START Exercise materials

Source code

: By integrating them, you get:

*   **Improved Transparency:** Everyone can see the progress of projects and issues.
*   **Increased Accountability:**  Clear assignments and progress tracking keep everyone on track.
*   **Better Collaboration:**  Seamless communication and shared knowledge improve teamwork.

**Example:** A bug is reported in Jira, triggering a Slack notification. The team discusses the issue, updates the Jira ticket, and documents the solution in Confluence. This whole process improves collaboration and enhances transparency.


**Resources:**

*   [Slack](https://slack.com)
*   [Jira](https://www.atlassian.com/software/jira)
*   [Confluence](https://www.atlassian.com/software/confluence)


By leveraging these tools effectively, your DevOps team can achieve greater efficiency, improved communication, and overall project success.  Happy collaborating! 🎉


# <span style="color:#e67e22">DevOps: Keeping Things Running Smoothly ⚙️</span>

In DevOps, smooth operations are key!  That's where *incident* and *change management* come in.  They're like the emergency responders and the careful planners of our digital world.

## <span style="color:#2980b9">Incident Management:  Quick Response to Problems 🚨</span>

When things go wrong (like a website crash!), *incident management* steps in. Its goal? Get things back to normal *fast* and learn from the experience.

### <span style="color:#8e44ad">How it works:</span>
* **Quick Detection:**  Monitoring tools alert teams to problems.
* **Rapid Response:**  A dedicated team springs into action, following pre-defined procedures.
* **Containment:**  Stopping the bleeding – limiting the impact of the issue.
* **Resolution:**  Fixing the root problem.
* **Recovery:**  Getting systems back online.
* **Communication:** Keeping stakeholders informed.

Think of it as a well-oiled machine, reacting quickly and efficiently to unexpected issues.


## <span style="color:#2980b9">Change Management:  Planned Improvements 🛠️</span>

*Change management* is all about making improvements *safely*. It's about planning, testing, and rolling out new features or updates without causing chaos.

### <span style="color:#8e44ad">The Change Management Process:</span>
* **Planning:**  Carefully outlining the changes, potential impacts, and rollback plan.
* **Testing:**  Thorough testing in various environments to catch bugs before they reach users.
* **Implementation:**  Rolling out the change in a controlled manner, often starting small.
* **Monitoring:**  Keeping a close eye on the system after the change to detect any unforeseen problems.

END Exercise materials

**Work order:** Number the lines as a list, from the line that contains "When things go" through the end of the data. Leave out blank lines.

**Answer section:**
1. When things go wrong (like a website crash!), *incident management* steps in. Its goal? Get things back to normal *fast* and learn from the experience.
2. ### <span style="color:#8e44ad">How it works:</span>
3. * **Quick Detection:**  Monitoring tools alert teams to problems.
4. * **Rapid Response:**  A dedicated team springs into action, following pre-defined procedures.
5. * **Containment:**  Stopping the bleeding – limiting the impact of the issue.
6. * **Resolution:**  Fixing the root problem.
7. * **Recovery:**  Getting systems back online.
8. * **Communication:** Keeping stakeholders informed.
9. Think of it as a well-oiled machine, reacting quickly and efficiently to unexpected issues.
10. ## <span style="color:#2980b9">Change Management:  Planned Improvements 🛠️</span>
11. *Change management* is all about making improvements *safely*. It's about planning, testing, and rolling out new features or updates without causing chaos.
12. ### <span style="color:#8e44ad">The Change Management Process:</span>
13. * **Planning:**  Carefully outlining the changes, potential impacts, and rollback plan.
14. * **Testing:**  Thorough testing in various environments to catch bugs before they reach users.
15. * **Implementation:**  Rolling out the change in a controlled manner, often starting small.
16. * **Monitoring:**  Keeping a close eye on the system after the change to detect any unforeseen problems.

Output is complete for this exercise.